> _Document text_:
· · · · · · ·

Words by Krissy Bryant - Published on August 22, 2014

With the release of his debut EP, former Deep Sea Arcade member Simon Relf has allowed us to delve into his deepest thoughts with side project, The Tambourine Girls. This collection of tracks lays out a psychedelic landscape painted with a hint of brit-pop and drenched in exotic vibes. The EP harnesses elements you would find in DSA works, however resonates Simon’s distinctive sheer talent and musical direction. We were lucky enough to organise a Q&A with Simon to dicuss his transition to becoming a frontman and recording The End of Time.

Congratulations on your release of the The End of Time EP and the kick off of your launch tour! What are you looking forward to the most with this tour?

I’m just excited to be playing with such a great band. They really are something special and I can’t wait for people to hear it.

What motivated you to begin this solo project?

I’ve been writing songs for a long time but not really showing them to many people. My friend Carlos (our drummer) told Tony Buchan (our producer) about my demos, and within a month or two we were in Rancom St Studios recording them. I didn’t really have to push anything it just felt like it wanted to happen.

How has venturing off on your own been? Scary? Exciting?

It’s been both. This past year’s been a bit of a blur with coming back from London, releasing the EP and leaving Deep Sea Arcade, and I don’t really know what to make of it just yet. But I’m lucky, because I’m surrounded by so many great people like Tony, the guys in the band and the good people at Chugg Music. In fact I think that’s the best currency you make from touring for years in a band like Deep Sea Arcade; the people you meet.

How are you finding the transition from guitarist to frontman?

I love singing so much. It’s such a release. In fact I’m starting to realise that writing songs and not singing them is bad for your health. I don’t really know what kind of “frontman” I am, or will be, but it feels right to be on stage singing those songs with those guys.

What were your main inspirations when creating The End of Time EP?

A lot of the inspiration came from the stand up comedy of Dylan Moran, and reading William Blake. I once read that Hunter Thompson called music his “fuel” for writing, and I get that fuel from reading. It seems to fill your mind and empty it out at the same time, and music often comes from that state.

What was your favourite thing about working with Tony Buchen?

The great thing about Tony is when you walk back into the control room after laying something down, it always sounds amazing. No producer is right for every artist, but at the moment we seem to be trying for the same thing, and I love working with him.

I read that the vocals we hear on Blood and Bones is from the first take. Incredible! What track from your EP would you say took the longest to record, and why?

· · · · · · ·

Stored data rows
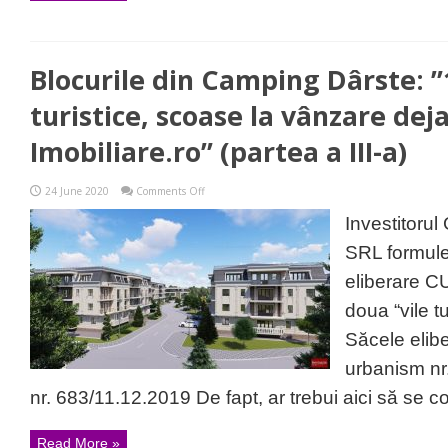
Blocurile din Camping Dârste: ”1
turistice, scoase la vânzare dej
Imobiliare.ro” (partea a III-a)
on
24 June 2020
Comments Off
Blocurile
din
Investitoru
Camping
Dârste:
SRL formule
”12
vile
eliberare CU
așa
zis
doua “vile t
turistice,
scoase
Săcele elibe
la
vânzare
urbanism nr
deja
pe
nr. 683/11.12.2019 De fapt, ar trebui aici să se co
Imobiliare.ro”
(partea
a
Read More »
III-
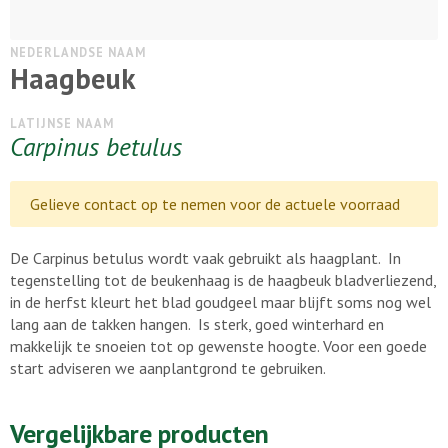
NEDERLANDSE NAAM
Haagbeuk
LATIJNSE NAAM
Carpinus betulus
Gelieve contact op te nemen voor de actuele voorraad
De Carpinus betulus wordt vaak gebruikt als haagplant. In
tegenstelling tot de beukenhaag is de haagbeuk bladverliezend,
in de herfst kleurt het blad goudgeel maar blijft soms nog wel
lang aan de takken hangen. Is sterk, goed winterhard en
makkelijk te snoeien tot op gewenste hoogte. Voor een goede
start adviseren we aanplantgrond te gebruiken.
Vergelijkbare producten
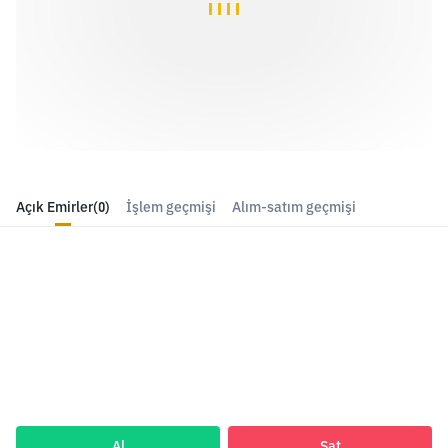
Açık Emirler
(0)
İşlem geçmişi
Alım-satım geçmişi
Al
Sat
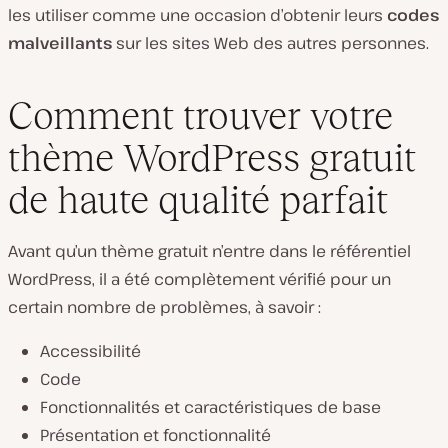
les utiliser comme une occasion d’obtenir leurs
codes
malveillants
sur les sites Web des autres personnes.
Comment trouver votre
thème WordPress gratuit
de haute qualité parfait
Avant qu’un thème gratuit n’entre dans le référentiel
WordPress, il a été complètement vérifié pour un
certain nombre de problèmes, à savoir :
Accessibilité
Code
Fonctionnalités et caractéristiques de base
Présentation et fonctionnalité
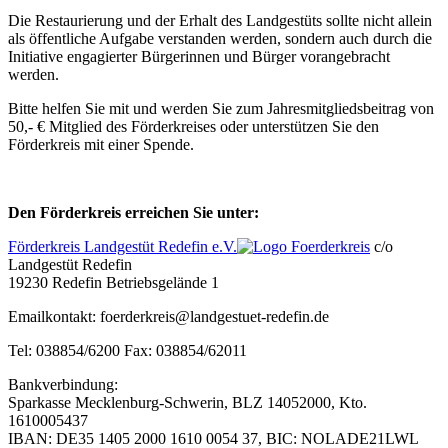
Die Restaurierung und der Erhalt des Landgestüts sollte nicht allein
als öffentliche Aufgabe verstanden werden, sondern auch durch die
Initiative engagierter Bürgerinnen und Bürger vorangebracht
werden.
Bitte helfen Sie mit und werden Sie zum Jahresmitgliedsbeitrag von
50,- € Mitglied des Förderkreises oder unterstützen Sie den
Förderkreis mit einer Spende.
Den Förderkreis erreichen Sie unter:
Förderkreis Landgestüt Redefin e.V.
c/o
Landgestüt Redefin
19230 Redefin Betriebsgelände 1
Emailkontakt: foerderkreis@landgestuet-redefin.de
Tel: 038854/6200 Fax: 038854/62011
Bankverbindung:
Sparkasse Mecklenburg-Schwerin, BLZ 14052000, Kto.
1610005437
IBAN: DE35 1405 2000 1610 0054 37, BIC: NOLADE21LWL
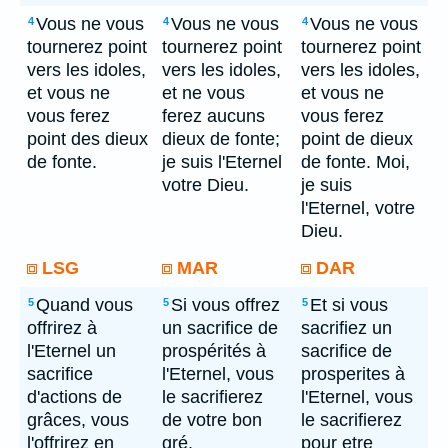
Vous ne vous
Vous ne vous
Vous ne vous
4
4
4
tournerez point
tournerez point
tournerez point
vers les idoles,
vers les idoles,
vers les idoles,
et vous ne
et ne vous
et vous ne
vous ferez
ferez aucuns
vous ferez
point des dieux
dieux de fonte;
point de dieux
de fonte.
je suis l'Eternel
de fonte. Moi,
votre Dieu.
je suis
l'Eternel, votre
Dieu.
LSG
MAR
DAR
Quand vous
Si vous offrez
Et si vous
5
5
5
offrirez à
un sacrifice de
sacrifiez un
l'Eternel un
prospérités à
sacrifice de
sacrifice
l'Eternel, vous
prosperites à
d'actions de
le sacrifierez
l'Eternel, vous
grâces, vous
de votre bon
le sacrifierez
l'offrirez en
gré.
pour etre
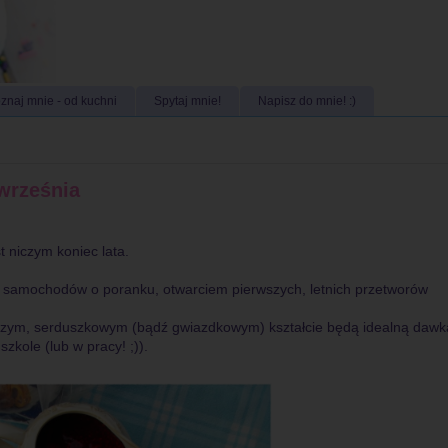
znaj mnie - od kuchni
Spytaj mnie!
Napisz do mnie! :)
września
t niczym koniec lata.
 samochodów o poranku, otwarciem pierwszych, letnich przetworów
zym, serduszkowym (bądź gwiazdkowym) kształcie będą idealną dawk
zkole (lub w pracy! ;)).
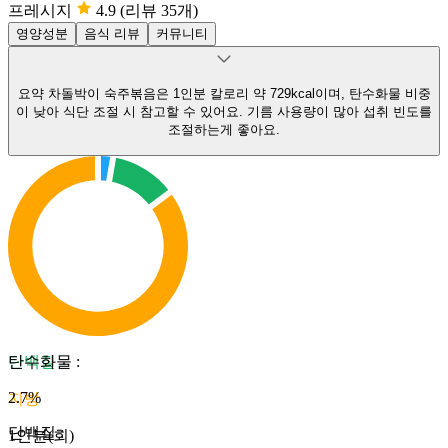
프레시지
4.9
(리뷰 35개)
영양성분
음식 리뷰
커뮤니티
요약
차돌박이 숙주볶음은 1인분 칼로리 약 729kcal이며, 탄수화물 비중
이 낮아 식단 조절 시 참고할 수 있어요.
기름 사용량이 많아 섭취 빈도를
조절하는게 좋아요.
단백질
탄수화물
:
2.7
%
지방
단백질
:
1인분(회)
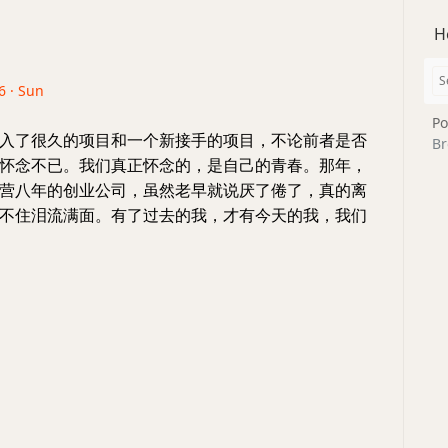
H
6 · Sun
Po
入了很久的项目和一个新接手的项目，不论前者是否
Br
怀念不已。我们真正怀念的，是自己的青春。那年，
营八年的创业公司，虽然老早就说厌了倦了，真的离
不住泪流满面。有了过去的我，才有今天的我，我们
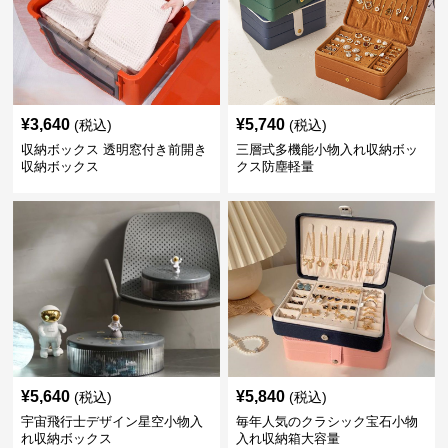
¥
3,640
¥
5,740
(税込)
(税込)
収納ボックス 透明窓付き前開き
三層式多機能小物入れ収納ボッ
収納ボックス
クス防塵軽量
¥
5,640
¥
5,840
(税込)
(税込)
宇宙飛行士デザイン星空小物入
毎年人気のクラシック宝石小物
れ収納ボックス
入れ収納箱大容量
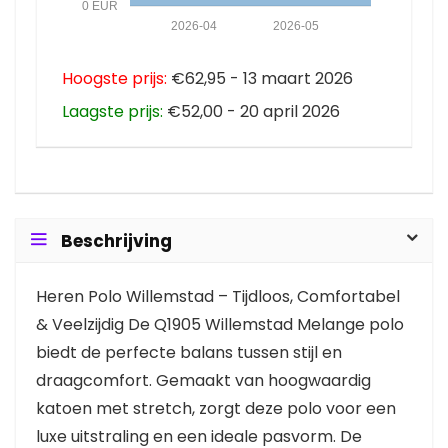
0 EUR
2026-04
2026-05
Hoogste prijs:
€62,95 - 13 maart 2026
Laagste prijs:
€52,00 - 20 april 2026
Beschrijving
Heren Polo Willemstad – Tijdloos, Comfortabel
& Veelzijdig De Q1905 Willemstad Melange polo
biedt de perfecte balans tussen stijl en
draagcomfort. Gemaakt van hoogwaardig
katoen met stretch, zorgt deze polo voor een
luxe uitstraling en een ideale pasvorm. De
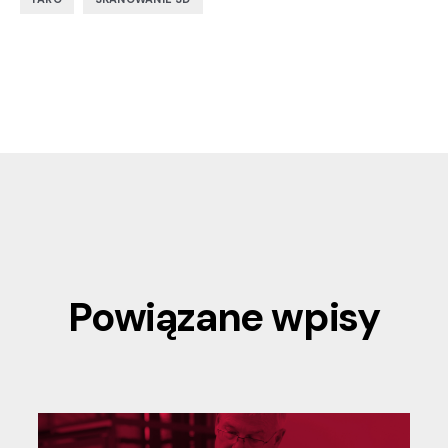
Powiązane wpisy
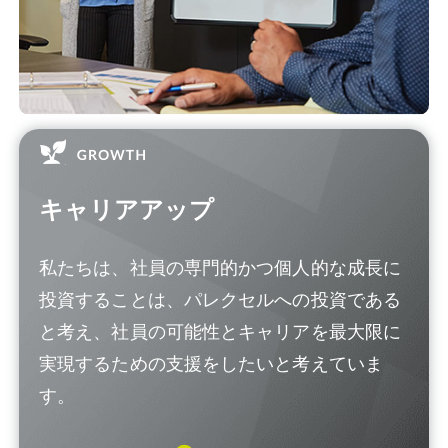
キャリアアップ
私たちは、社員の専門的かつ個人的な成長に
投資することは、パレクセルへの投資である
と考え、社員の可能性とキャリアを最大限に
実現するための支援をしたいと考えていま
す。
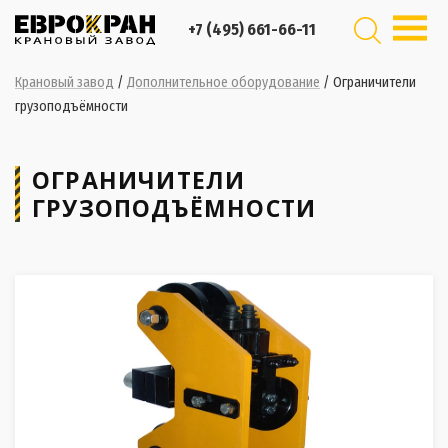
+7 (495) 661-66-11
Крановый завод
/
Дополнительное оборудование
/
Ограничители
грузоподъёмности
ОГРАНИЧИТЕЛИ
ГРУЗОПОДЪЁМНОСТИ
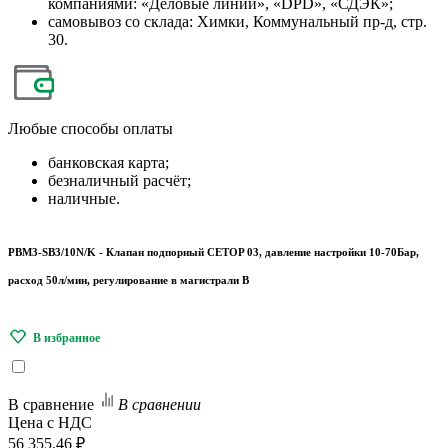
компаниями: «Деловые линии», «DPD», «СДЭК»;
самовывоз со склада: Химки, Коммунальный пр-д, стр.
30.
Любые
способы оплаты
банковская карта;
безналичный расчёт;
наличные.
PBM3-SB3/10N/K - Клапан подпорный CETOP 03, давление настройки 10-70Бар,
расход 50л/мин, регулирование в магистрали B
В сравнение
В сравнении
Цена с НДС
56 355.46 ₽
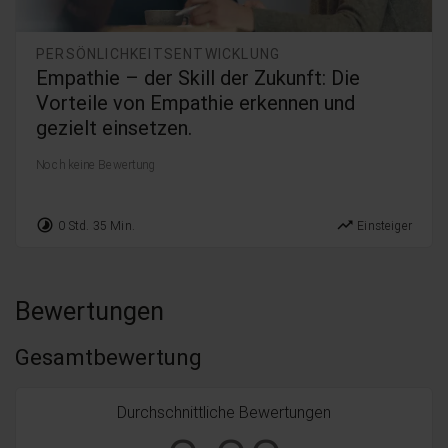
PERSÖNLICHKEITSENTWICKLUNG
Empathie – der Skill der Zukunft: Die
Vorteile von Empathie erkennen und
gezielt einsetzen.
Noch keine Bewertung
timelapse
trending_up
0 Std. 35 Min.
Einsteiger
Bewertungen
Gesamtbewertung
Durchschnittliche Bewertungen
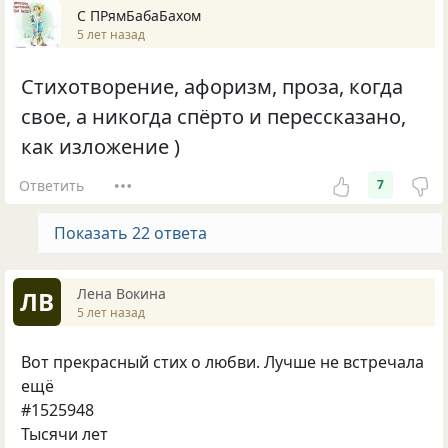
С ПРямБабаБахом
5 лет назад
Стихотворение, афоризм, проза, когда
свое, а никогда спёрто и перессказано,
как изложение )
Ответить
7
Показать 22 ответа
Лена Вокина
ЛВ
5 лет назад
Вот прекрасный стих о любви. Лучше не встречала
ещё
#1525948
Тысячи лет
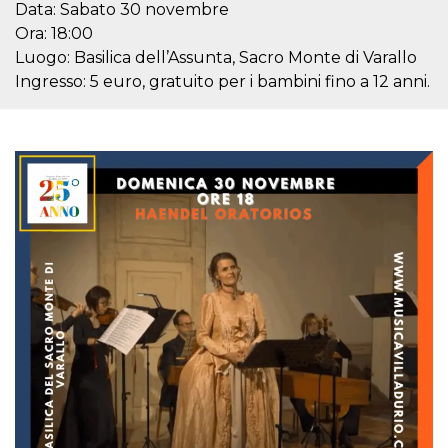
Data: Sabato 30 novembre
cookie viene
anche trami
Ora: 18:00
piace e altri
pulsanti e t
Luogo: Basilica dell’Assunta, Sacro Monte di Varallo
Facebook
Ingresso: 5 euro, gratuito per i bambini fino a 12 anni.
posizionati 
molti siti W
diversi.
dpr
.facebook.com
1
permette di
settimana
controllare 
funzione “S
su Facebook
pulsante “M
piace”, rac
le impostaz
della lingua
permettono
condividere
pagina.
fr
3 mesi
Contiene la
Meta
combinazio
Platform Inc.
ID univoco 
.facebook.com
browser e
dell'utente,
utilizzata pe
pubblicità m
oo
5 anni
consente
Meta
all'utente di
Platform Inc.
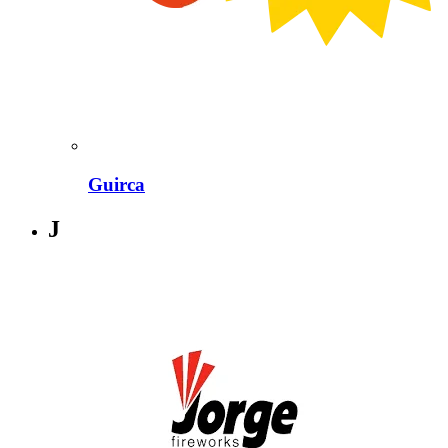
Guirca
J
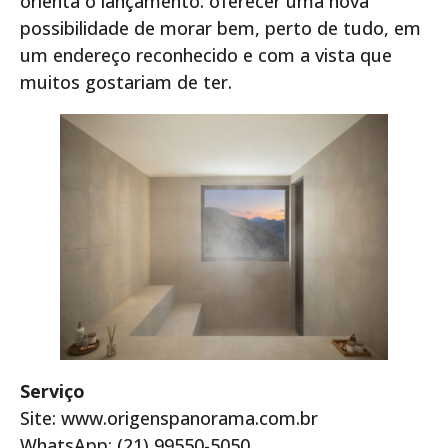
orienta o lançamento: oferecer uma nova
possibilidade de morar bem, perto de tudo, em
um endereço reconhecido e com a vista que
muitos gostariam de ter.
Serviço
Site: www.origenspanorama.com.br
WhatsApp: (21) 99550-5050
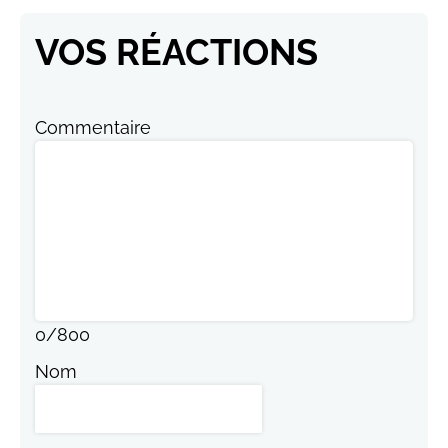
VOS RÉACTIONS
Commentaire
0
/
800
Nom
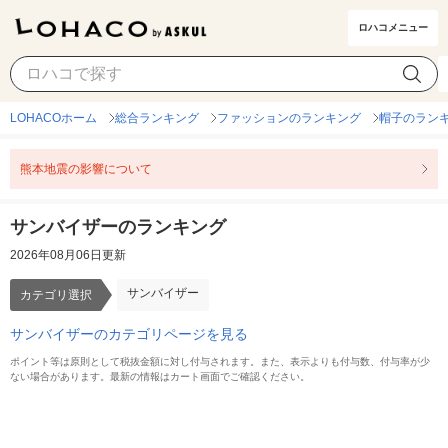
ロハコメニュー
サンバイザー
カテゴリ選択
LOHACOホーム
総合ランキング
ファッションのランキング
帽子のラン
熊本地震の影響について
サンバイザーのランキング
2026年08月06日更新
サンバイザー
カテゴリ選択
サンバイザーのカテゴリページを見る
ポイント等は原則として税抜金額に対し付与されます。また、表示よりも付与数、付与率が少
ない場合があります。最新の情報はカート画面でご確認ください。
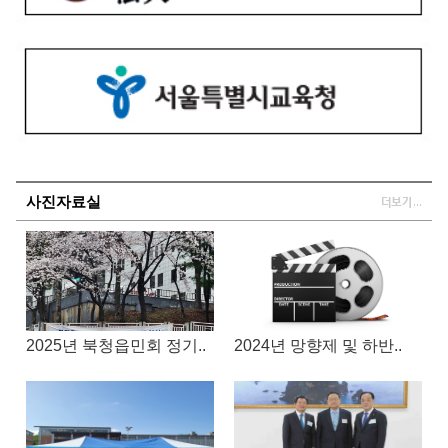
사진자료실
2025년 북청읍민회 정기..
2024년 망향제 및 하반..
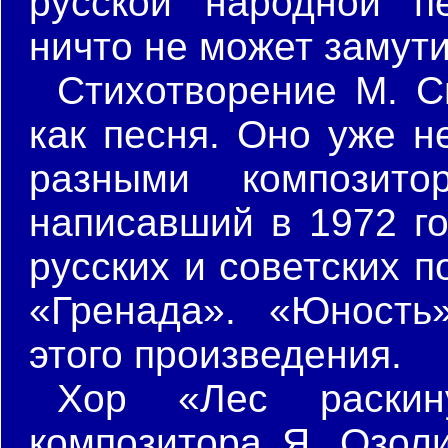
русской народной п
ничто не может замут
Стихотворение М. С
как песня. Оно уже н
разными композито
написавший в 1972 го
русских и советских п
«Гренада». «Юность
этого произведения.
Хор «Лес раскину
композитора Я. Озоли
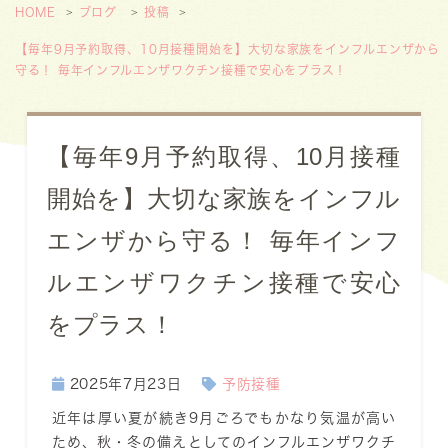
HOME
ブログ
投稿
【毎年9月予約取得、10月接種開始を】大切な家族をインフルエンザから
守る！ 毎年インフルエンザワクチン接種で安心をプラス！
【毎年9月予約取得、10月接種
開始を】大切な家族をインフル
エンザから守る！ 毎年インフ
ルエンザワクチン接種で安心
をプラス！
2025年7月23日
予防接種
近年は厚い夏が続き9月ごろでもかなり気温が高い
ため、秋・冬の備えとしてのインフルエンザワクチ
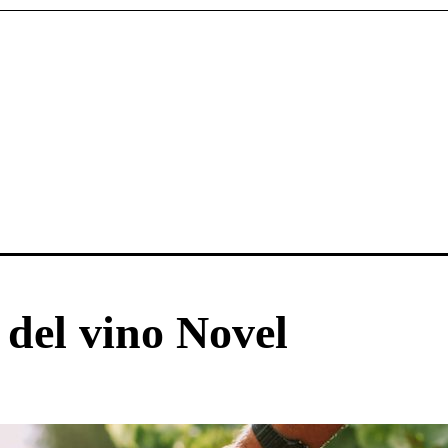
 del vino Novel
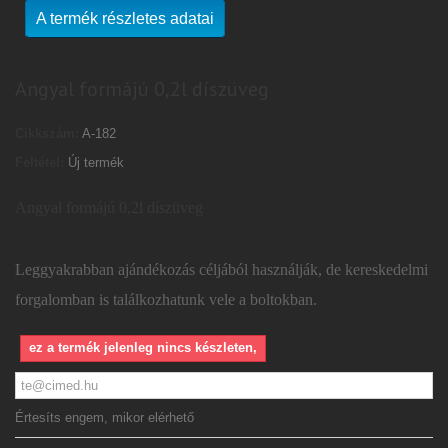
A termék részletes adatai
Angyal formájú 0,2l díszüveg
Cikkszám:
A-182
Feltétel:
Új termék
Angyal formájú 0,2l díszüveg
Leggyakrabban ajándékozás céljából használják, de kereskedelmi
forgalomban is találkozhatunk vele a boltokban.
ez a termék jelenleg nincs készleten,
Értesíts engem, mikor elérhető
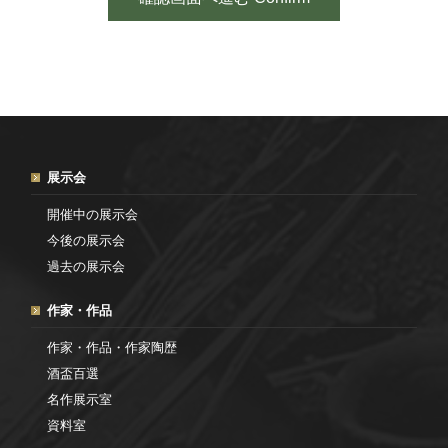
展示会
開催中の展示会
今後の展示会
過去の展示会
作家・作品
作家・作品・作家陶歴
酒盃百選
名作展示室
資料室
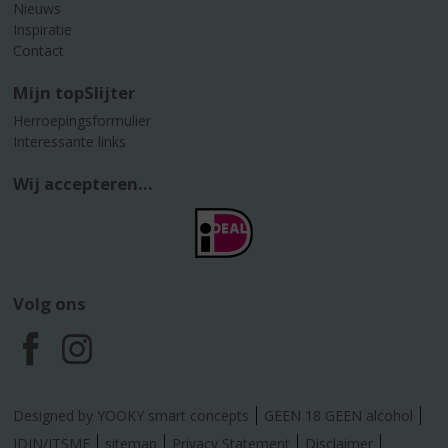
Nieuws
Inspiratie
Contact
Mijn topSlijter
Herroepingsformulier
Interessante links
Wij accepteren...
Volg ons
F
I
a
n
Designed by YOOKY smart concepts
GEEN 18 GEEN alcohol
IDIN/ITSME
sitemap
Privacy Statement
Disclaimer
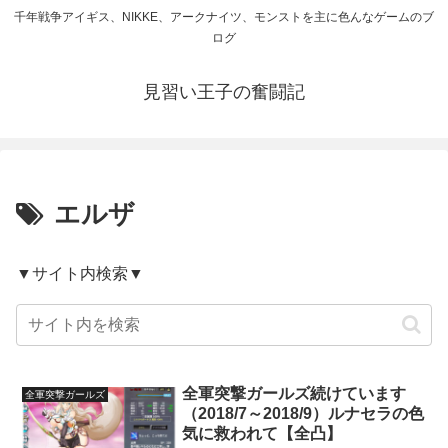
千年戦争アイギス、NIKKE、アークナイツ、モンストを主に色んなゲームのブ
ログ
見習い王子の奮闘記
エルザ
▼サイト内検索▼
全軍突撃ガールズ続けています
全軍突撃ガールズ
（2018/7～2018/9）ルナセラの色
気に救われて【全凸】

· · · · · · ·

> _Work to complete_:
A. Pick out every line in the rows that contains the string "Camping", paying attention to case, and copy each one.
B. Carry on the interview with Simon Relf from the point where it stops.
The interview and the rows have nothing to do with each other.

> _Set of answers_:
A.
Blocurile din Camping Dârste: ”1
Camping

B.
Yeah we had a go at overdubbing another vocal take for Blood and Bones but it never matched the feeling of the original live take so we just kept it.

To be honest, nothing really took that long. It was just two days of tracking with the band and a few days overdubbing some parts and harmonies and that was it. I didn’t know what I was getting myself into beforehand, but it was really fun and easy, and the band was so great. Maybe the fact that no one really knew what to expect from the whole thing helped us to just enjoy it.

Who would you say your greatest musical influences are?

That question is tough because there are so many, and sometimes it’s not the music you listen to the most that has the biggest influence on you.

Neil Finn has always been a big influence, and Bob Dylan’s music is something you can keep coming back to. Erykah Badu and The Roots have also had a big impact.

How have you found the crowd at your solo shows compared to Deep Sea Arcade gigs? Is it a totally different vibe?

It was different, they were all very quiet and attentive, and because of the way the lighting was I generally couldn’t see them. I just sang out into darkness most of the time and only knew they were there by the applause.

Touring with Dustin Tebbutt would have been great! Have you got a favourite moment of the tour?

It was really great, and he’s a very cool guy. One thing people probably don’t know about him is he has a super-dry sense of humour. His jokes are like quick little jabs from Muhammad Ali, and I never see them coming.

If you could go on tour with anyone in the whole world, dead or alive, who would it be?

Cher in the 70’s.

You’ve probably been asked a lot, but how did you come up with the name of The Tambourine Girls?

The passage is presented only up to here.